▶ **INFORMATION SHOWN**
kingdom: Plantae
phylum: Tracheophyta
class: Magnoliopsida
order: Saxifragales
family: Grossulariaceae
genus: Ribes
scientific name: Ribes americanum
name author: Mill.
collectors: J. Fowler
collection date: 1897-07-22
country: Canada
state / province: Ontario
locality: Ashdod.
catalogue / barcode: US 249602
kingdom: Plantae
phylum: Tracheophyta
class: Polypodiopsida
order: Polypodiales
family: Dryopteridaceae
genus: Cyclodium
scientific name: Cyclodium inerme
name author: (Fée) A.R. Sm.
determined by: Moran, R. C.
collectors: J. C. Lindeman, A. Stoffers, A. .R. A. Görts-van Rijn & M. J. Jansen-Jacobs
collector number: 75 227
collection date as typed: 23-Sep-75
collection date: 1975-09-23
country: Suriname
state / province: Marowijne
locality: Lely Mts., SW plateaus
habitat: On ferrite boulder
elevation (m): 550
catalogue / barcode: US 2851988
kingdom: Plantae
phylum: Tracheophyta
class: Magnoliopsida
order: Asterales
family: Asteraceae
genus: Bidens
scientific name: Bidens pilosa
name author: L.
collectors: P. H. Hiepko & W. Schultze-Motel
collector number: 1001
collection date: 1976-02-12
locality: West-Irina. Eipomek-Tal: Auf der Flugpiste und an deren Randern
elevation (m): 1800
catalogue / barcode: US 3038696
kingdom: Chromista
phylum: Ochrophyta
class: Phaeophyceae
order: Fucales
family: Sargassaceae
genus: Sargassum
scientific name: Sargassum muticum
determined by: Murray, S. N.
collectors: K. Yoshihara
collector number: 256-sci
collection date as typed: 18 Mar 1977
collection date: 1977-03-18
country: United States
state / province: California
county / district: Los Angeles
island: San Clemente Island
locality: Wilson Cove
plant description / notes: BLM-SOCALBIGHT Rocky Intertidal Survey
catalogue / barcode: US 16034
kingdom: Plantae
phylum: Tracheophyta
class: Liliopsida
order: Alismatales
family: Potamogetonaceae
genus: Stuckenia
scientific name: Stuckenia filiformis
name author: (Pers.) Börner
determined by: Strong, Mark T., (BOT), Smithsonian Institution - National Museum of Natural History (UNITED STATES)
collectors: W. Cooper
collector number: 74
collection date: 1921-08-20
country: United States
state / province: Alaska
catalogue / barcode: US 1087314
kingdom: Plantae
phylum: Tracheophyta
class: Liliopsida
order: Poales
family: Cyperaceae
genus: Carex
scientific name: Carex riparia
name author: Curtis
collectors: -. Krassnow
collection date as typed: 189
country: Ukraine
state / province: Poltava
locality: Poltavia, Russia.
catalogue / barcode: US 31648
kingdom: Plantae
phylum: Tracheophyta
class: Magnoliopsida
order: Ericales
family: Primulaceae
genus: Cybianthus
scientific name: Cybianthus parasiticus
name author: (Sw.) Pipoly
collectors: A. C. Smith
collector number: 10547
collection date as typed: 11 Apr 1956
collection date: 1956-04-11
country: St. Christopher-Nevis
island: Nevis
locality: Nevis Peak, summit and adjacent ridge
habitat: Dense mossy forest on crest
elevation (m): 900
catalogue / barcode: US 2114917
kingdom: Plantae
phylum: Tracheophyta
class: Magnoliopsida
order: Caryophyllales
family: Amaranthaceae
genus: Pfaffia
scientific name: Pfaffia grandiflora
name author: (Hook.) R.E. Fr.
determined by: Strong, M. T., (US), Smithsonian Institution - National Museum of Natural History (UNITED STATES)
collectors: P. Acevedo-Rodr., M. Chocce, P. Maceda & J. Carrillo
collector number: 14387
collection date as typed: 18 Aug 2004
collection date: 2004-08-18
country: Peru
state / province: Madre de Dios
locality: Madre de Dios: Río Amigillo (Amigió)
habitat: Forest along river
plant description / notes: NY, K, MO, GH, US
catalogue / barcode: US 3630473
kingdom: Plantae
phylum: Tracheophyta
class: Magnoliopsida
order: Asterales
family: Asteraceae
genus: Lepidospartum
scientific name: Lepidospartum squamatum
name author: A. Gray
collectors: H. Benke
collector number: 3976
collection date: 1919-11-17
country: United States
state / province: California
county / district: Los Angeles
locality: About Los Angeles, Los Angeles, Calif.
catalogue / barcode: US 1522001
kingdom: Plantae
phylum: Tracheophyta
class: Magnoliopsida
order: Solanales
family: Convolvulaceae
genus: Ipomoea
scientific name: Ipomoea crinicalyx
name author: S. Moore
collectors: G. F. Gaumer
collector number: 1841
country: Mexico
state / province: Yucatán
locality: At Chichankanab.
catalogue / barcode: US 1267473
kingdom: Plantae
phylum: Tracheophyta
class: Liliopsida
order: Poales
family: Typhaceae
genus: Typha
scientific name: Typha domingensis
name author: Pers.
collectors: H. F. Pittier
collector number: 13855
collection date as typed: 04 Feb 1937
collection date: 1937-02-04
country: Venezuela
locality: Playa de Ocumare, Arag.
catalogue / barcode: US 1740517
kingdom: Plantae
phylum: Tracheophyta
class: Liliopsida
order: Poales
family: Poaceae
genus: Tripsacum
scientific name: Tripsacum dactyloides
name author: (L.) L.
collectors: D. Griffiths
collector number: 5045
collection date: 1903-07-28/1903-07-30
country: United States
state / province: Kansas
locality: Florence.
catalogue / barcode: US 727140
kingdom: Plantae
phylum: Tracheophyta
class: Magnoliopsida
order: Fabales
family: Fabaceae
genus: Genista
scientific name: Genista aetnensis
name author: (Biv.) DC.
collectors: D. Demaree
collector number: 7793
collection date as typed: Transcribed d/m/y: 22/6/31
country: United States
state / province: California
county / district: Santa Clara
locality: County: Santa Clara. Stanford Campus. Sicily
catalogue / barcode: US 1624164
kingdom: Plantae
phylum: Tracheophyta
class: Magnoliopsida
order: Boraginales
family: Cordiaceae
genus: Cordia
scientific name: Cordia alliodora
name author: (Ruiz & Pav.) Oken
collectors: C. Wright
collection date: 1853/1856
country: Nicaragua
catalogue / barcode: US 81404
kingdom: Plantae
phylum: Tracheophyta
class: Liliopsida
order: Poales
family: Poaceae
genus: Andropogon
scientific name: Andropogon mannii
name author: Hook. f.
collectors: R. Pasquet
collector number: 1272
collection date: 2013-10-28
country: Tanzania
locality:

▶ **THE PROBLEM**
Please reproduce all of the rows above word for word, changing nothing.

▶ **OUTPUT FOR THIS EXERCISE**
kingdom: Plantae
phylum: Tracheophyta
class: Magnoliopsida
order: Saxifragales
family: Grossulariaceae
genus: Ribes
scientific name: Ribes americanum
name author: Mill.
collectors: J. Fowler
collection date: 1897-07-22
country: Canada
state / province: Ontario
locality: Ashdod.
catalogue / barcode: US 249602
kingdom: Plantae
phylum: Tracheophyta
class: Polypodiopsida
order: Polypodiales
family: Dryopteridaceae
genus: Cyclodium
scientific name: Cyclodium inerme
name author: (Fée) A.R. Sm.
determined by: Moran, R. C.
collectors: J. C. Lindeman, A. Stoffers, A. .R. A. Görts-van Rijn & M. J. Jansen-Jacobs
collector number: 75 227
collection date as typed: 23-Sep-75
collection date: 1975-09-23
country: Suriname
state / province: Marowijne
locality: Lely Mts., SW plateaus
habitat: On ferrite boulder
elevation (m): 550
catalogue / barcode: US 2851988
kingdom: Plantae
phylum: Tracheophyta
class: Magnoliopsida
order: Asterales
family: Asteraceae
genus: Bidens
scientific name: Bidens pilosa
name author: L.
collectors: P. H. Hiepko & W. Schultze-Motel
collector number: 1001
collection date: 1976-02-12
locality: West-Irina. Eipomek-Tal: Auf der Flugpiste und an deren Randern
elevation (m): 1800
catalogue / barcode: US 3038696
kingdom: Chromista
phylum: Ochrophyta
class: Phaeophyceae
order: Fucales
family: Sargassaceae
genus: Sargassum
scientific name: Sargassum muticum
determined by: Murray, S. N.
collectors: K. Yoshihara
collector number: 256-sci
collection date as typed: 18 Mar 1977
collection date: 1977-03-18
country: United States
state / province: California
county / district: Los Angeles
island: San Clemente Island
locality: Wilson Cove
plant description / notes: BLM-SOCALBIGHT Rocky Intertidal Survey
catalogue / barcode: US 16034
kingdom: Plantae
phylum: Tracheophyta
class: Liliopsida
order: Alismatales
family: Potamogetonaceae
genus: Stuckenia
scientific name: Stuckenia filiformis
name author: (Pers.) Börner
determined by: Strong, Mark T., (BOT), Smithsonian Institution - National Museum of Natural History (UNITED STATES)
collectors: W. Cooper
collector number: 74
collection date: 1921-08-20
country: United States
state / province: Alaska
catalogue / barcode: US 1087314
kingdom: Plantae
phylum: Tracheophyta
class: Liliopsida
order: Poales
family: Cyperaceae
genus: Carex
scientific name: Carex riparia
name author: Curtis
collectors: -. Krassnow
collection date as typed: 189
country: Ukraine
state / province: Poltava
locality: Poltavia, Russia.
catalogue / barcode: US 31648
kingdom: Plantae
phylum: Tracheophyta
class: Magnoliopsida
order: Ericales
family: Primulaceae
genus: Cybianthus
scientific name: Cybianthus parasiticus
name author: (Sw.) Pipoly
collectors: A. C. Smith
collector number: 10547
collection date as typed: 11 Apr 1956
collection date: 1956-04-11
country: St. Christopher-Nevis
island: Nevis
locality: Nevis Peak, summit and adjacent ridge
habitat: Dense mossy forest on crest
elevation (m): 900
catalogue / barcode: US 2114917
kingdom: Plantae
phylum: Tracheophyta
class: Magnoliopsida
order: Caryophyllales
family: Amaranthaceae
genus: Pfaffia
scientific name: Pfaffia grandiflora
name author: (Hook.) R.E. Fr.
determined by: Strong, M. T., (US), Smithsonian Institution - National Museum of Natural History (UNITED STATES)
collectors: P. Acevedo-Rodr., M. Chocce, P. Maceda & J. Carrillo
collector number: 14387
collection date as typed: 18 Aug 2004
collection date: 2004-08-18
country: Peru
state / province: Madre de Dios
locality: Madre de Dios: Río Amigillo (Amigió)
habitat: Forest along river
plant description / notes: NY, K, MO, GH, US
catalogue / barcode: US 3630473
kingdom: Plantae
phylum: Tracheophyta
class: Magnoliopsida
order: Asterales
family: Asteraceae
genus: Lepidospartum
scientific name: Lepidospartum squamatum
name author: A. Gray
collectors: H. Benke
collector number: 3976
collection date: 1919-11-17
country: United States
state / province: California
county / district: Los Angeles
locality: About Los Angeles, Los Angeles, Calif.
catalogue / barcode: US 1522001
kingdom: Plantae
phylum: Tracheophyta
class: Magnoliopsida
order: Solanales
family: Convolvulaceae
genus: Ipomoea
scientific name: Ipomoea crinicalyx
name author: S. Moore
collectors: G. F. Gaumer
collector number: 1841
country: Mexico
state / province: Yucatán
locality: At Chichankanab.
catalogue / barcode: US 1267473
kingdom: Plantae
phylum: Tracheophyta
class: Liliopsida
order: Poales
family: Typhaceae
genus: Typha
scientific name: Typha domingensis
name author: Pers.
collectors: H. F. Pittier
collector number: 13855
collection date as typed: 04 Feb 1937
collection date: 1937-02-04
country: Venezuela
locality: Playa de Ocumare, Arag.
catalogue / barcode: US 1740517
kingdom: Plantae
phylum: Tracheophyta
class: Liliopsida
order: Poales
family: Poaceae
genus: Tripsacum
scientific name: Tripsacum dactyloides
name author: (L.) L.
collectors: D. Griffiths
collector number: 5045
collection date: 1903-07-28/1903-07-30
country: United States
state / province: Kansas
locality: Florence.
catalogue / barcode: US 727140
kingdom: Plantae
phylum: Tracheophyta
class: Magnoliopsida
order: Fabales
family: Fabaceae
genus: Genista
scientific name: Genista aetnensis
name author: (Biv.) DC.
collectors: D. Demaree
collector number: 7793
collection date as typed: Transcribed d/m/y: 22/6/31
country: United States
state / province: California
county / district: Santa Clara
locality: County: Santa Clara. Stanford Campus. Sicily
catalogue / barcode: US 1624164
kingdom: Plantae
phylum: Tracheophyta
class: Magnoliopsida
order: Boraginales
family: Cordiaceae
genus: Cordia
scientific name: Cordia alliodora
name author: (Ruiz & Pav.) Oken
collectors: C. Wright
collection date: 1853/1856
country: Nicaragua
catalogue / barcode: US 81404
kingdom: Plantae
phylum: Tracheophyta
class: Liliopsida
order: Poales
family: Poaceae
genus: Andropogon
scientific name: Andropogon mannii
name author: Hook. f.
collectors: R. Pasquet
collector number: 1272
collection date: 2013-10-28
country: Tanzania
locality:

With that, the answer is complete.